======== Çıkarılan Metin ========
Belki Kral Faysal’ı öne çıkaran en büyük özelliği Kudüs ve Filistin’e olan ilgisiydi. Faysal, Kudüs’te yaşanan İsrail zulmü karşısında yaptığı bir açıklamada, “Ama ne zaman Mescid-i Aksa’nın, o mukaddes beldemizin Allah’ın dinine küfredenler, onun iffetine leke düşürmek isteyenler tarafından ırzına geçilmiş, küçük düşürülmüş ve incinmiş olduğunu görsem… Rabbime el açıyorum!” ifadelerini kullanmıştı. Faysal, İsrail’in işgali ve baskısı karşısında İslam dünyasını da uyarırken, “Kardeşlerim! Neyi bekliyorsunuz? Uluslararası vicdan denen şeyi mi bekliyorsunuz? Hani neredeymiş o?” manifestosunu yayınlamıştı. Faysal, İslam dünyasını titretip kendine getiren bu cümleleri kurduktan bir yıl sonra yeğeni tarafından öldürülerek şehit edildi.
======== Sunulan Malzeme ========
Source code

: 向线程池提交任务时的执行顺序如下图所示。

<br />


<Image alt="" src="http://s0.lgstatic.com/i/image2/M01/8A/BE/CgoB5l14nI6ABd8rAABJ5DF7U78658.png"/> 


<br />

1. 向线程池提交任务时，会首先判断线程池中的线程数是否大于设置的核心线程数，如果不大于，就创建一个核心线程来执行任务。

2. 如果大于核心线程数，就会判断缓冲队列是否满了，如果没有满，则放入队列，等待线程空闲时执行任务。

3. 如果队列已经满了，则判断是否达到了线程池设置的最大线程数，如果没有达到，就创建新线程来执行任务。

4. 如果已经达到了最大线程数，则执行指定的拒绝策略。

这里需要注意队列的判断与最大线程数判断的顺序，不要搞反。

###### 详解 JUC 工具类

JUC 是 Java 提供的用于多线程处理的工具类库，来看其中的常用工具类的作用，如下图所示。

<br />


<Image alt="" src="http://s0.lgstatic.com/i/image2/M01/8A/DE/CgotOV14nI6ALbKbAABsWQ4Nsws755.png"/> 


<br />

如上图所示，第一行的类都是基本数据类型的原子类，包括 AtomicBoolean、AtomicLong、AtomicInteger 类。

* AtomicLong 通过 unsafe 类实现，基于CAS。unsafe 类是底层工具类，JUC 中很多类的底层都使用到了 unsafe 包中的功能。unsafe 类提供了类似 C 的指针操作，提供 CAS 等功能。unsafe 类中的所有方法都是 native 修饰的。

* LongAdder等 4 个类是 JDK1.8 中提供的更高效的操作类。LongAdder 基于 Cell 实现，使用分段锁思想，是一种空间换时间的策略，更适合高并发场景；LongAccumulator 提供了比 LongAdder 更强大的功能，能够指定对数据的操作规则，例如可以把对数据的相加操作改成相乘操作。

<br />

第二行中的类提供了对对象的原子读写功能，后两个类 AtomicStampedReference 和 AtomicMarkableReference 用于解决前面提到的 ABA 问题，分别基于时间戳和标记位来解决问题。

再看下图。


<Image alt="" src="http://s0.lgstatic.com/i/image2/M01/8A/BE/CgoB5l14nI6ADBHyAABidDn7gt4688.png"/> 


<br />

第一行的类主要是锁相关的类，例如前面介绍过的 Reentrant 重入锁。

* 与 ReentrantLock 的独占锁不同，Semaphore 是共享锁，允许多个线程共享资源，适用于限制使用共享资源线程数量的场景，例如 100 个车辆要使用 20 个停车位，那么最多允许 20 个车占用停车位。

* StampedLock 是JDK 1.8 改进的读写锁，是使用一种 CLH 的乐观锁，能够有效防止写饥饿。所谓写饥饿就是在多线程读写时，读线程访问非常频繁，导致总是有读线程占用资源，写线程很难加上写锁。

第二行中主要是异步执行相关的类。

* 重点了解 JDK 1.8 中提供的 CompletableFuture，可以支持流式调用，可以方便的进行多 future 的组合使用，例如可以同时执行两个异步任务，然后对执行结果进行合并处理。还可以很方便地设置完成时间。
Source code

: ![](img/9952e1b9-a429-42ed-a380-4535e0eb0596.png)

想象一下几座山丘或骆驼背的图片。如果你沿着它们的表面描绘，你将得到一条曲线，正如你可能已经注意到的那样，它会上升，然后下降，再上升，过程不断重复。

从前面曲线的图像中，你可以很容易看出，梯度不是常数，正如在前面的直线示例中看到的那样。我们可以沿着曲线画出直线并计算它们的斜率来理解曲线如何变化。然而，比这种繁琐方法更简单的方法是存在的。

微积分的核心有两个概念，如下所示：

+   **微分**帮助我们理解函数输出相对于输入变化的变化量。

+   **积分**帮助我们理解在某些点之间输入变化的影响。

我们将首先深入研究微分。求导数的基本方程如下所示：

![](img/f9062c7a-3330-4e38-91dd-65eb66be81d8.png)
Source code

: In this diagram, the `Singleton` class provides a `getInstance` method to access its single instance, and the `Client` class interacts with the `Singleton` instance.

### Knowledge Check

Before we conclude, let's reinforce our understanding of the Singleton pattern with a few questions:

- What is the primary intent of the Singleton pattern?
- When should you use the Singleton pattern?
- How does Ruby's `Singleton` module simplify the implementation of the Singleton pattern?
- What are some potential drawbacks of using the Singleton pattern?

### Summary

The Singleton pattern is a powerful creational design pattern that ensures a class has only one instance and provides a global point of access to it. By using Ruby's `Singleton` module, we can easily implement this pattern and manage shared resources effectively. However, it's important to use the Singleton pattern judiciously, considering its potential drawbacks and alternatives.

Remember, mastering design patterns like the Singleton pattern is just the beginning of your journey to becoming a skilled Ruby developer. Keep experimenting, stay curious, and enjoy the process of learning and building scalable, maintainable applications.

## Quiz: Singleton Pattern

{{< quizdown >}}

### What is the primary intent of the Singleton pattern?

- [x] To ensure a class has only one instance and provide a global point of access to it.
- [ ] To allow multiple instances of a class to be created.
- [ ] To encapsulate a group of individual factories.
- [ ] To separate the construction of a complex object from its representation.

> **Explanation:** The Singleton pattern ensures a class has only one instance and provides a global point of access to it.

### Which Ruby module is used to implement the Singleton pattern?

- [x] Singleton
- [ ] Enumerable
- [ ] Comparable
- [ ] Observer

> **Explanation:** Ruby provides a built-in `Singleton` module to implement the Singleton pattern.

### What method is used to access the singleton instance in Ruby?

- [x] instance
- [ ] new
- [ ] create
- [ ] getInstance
========
Yapılacak Alıştırmalar:
1 – Kral Faysal hakkındaki metne göre Faysal kimin tarafından öldürülmüştür?
2 – Kral Faysal hakkındaki metnin devamını yazın.

Cevap Anahtarı:
1 – Faysal, yeğeni tarafından öldürülmüştür.

2 –
Ondan sonra gelenlerin hiçbiri bir daha böyle cümleler kurmadı zaten. Senaryo yıllardır değişmiyor, İslam ülkelerini kendine getirecek olan, Müslüman devletler arasında gerçek bir güç birliğinin kurulması için çalışan her yönetici, çeşit çeşit darbeye maruz kalıyor. Mesela Mısır’da seçilmiş Cumhurbaşkanı Mursi iktidar olsa Gazze bu halde mi olurdu? Elbette olmazdı.
Darbeler, iç çekişmeler, iktidar oyunları sadece ülkelerin kendisine değil, bütün bir ümmetin birliğine balta vuruyor. Müslümanlar bin türlü derdin içinden kafasını kaldırıp da, “bize ne oluyor” sorusunu dahi soramıyor.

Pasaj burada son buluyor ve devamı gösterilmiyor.